More than a dozen major Chinese automakers, including BYD, Xpeng, and Geely Auto, have committed to shortening payment terms to their suppliers in an effort to safeguard supply chain stability, as price competition and delayed payments raise alarm in the country’s automotive sector.
Automakers announced between late Monday and Tuesday that they would reduce payment cycles to within 60 days. The move comes amid growing scrutiny from regulatory authorities and rising concern over supplier viability as the electric vehicle (EV) price war compresses industry margins.
In coordinated statements, automakers described the decision as a measure “to fulfill corporate social responsibility and promote the high-quality development of China’s automotive industry.”
The companies making the pledge include BYD (HKG:1211), Geely Auto (HKG:0175), Chery, Changan Automobile, FAW Group, Dongfeng Motor, SAIC Motor, Great Wall Motor, Seres Group, Xpeng (NYSE:XPEV), Xiaomi EV, Li Auto (NASDAQ:LI), Leapmotor (HKG:9863), Nio (NYSE:NIO), BAIC Group, and Anhui Jianghuai Automobile Group.
The change comes amid heightened concern from upstream suppliers, particularly in the steel sector, about delayed payments and increasing financial pressure. The China Iron and Steel Association (CISA) issued a rare statement Monday urging automakers to stop shifting financial burdens onto suppliers.
“Since last year, some automakers have demanded that steel mills reduce the price of automotive steel sheets by over 10 percent, far exceeding what steel mills can accept,” CISA said in the statement.

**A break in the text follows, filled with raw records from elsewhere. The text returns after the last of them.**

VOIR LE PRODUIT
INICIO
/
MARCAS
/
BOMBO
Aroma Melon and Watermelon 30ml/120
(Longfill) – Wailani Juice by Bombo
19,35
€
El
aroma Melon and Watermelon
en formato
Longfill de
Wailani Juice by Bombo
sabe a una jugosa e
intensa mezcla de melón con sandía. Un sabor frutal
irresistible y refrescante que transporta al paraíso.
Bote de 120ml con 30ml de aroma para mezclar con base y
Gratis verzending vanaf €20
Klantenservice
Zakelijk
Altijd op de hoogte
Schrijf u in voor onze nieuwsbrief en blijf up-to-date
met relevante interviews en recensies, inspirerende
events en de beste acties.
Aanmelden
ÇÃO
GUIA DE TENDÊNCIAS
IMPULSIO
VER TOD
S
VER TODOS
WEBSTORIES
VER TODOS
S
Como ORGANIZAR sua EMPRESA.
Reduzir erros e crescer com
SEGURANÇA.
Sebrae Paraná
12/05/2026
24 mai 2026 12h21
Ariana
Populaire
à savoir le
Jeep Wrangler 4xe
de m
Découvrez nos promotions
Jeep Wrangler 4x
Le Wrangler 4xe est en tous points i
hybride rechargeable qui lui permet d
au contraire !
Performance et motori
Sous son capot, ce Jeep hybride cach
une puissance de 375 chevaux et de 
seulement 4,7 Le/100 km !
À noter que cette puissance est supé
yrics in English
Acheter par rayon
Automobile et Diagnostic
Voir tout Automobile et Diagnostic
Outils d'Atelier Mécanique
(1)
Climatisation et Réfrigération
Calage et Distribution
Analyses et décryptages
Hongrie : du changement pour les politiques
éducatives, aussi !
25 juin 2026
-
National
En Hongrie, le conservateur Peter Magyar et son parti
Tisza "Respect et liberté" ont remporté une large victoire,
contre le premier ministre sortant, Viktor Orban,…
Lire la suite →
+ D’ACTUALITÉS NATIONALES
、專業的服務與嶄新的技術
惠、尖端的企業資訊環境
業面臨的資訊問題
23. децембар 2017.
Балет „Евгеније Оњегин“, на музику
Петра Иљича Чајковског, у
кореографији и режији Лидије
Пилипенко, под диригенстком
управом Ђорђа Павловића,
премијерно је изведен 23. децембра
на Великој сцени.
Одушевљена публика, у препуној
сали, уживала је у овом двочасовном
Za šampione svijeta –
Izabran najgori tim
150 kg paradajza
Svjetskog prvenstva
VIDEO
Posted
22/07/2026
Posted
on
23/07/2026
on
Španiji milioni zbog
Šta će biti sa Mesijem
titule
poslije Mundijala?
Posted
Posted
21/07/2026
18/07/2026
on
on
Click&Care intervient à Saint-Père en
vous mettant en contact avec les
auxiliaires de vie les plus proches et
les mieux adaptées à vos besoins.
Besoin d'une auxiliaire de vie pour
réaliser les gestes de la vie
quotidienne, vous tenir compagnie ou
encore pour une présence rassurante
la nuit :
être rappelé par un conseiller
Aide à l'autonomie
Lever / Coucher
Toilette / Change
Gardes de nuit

The association also criticized the use of corporate promissory notes to defer payments: “Some automakers rely on their own supply chain finance platforms to delay payments to suppliers for months, settling through corporate promissory notes instead of paying promptly after delivery.”
“These automakers have shifted the financing pressure and costs they should bear onto upstream suppliers,” the association added, warning that this practice “has severely impacted the stable operations of enterprises.”
In contrast, CISA pointed to international practices where foreign automakers, including Japanese brands, maintain long-term and stable relationships with suppliers, ensuring cost efficiency while allowing reasonable profit margins.
The pledge from domestic manufacturers comes as China’s NEV sector faces intensified price cuts and oversupply. Analysts say the success of the initiative will depend on implementation and whether smaller firms can match the payment commitments of larger players.